Demóstenes e Carlinhos Cachoeira
Em 6 de março de 2012, o senador Demóstenes Torres (DEM-GO) subiu à tribuna para dar explicações sobre as denúncias de sua proximidade com o bicheiro Carlos Augusto Ramos, o Carlinhos Cachoeira, descoberta pela operação Monte Carlo, da Polícia Federal, que terminou em fevereiro, com a prisão de Cachoeira e de outras 34 pessoas. Demóstenes disse que a violação do seu sigilo telefônico não havia obedecido critérios legais. Dez dias depois, o jornal Folha de S.Paulo publicava um relatório do Ministério Público Federal (MPF) que indicava que o grupo comandado por Cachoeira entregou telefones antigrampos para políticos, entre eles Demóstenes, que admitiu ter recebido o aparelho.

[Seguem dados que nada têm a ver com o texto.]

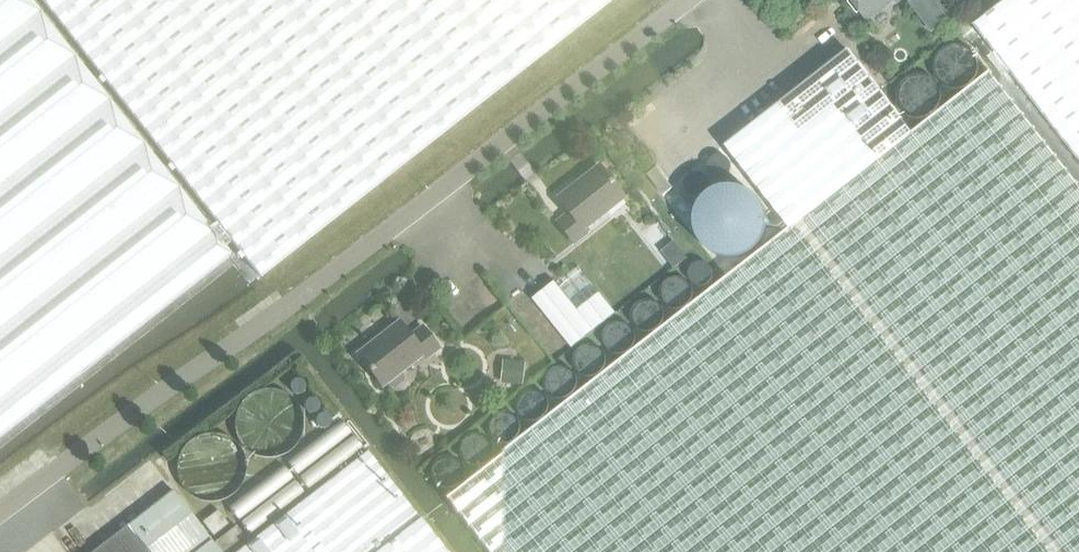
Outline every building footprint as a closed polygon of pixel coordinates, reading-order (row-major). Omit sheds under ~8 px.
[(230,254),(30,0),(0,0),(0,437),(230,254)] [(259,277),(611,0),(41,0),(259,277)] [(868,18),(891,0),(853,0),(868,18)] [(971,32),(1078,171),(1078,0),(1012,0),(971,32)] [(733,144),(796,225),(797,226),(913,135),(850,54),(733,144)] [(913,135),(797,226),(796,225),(444,496),(488,551),(1078,551),(1078,177),(997,70),(913,135)] [(647,175),(659,190),(664,196),(674,188),(657,166),(647,175)] [(583,230),(624,198),(602,170),(576,190),(573,187),(558,199),(569,213),(557,222),(574,244),(586,234),(583,230)] [(684,222),(695,213),(680,195),(670,204),(684,222)] [(533,301),(571,349),(617,314),(599,292),(577,309),(557,283),(533,301)] [(404,376),(401,372),(423,355),(426,359),(439,349),(422,327),(410,337),(399,323),(384,335),(386,338),(360,358),(383,387),(386,384),(389,388),(395,388),(403,382),(404,376)] [(499,384),(521,386),(524,363),(501,360),(499,384)] [(368,452),(240,551),(445,551),(368,452)] [(210,540),(173,491),(95,551),(195,551),(210,540)] [(213,537),(229,525),(218,511),(202,523),(213,537)] [(236,527),(215,544),(221,551),(226,551),(244,537),(236,527)] [(212,542),(199,551),(219,551),(212,542)]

O jornal O Globo noticiou, em 23 de março, gravações da PF que flagraram Demóstenes pedindo para Cachoeira lhe pagar R$ 3 mil em despesas com táxi-aéreo e vazando informações sobre reuniões reservadas que manteve com representantes dos três Poderes. Em 27 de março, Demóstenes pediu afastamento da liderança do DEM no Senado para "acompanhar a evolução dos fatos". No dia seguinte, o Psol entrou com representação contra o parlamentar no Conselho de Ética do Senado e, um dia depois, em 29 de março, o ministro do Supremo Tribunal Federal (STF) Ricardo Lewandovski autorizou a quebra do sigilo bancário de Demóstenes, solicitando ainda um levantamento sobre as emendas e os projetos relatados por ele para saber se Cachoeira, acusado de controlar a máfia dos caça-níqueis e de corromper policiais e políticos em Goiás, foi beneficiado.

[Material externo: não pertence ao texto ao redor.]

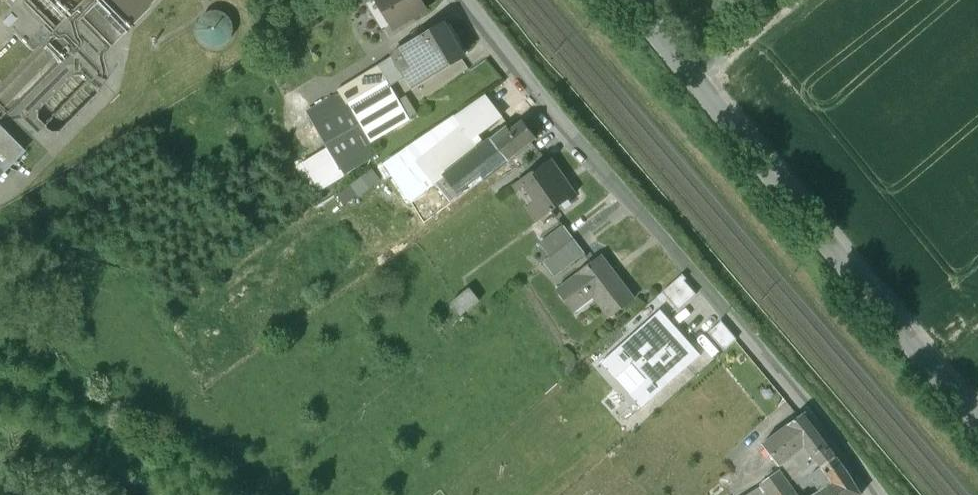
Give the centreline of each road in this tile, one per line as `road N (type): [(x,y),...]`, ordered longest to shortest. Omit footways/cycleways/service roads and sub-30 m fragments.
road 1 (residential): [(876,494),(463,0)]
road 2 (residential): [(977,410),(636,0)]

Nas gravações, Demóstenes também aparece acertando um suposto lobby pela legalização dos jogos de azar no Congresso em 2009. Em outra conversa, Cachoeira pede ajuda no processo de um delegado e três policiais de Anápolis (GO) acusados de tortura e extorsão. Os dois ainda conversaram sobre um "negócio" milionário na Infraero. Na ocasião, Demóstenes teria se valido da relatoria da CPI do Apagão Aéreo para levantar informações e sondar contratos de informática na estatal.

O presidente do DEM, senador José Agripino Maia (RN), anunciou em 2 de abril que o partido decidiu abrir um processo que pode resultar na expulsão de Demóstenes. Conforme a nota, "houve desvio reiterado do programa partidário, principalmente no que diz respeito à ética".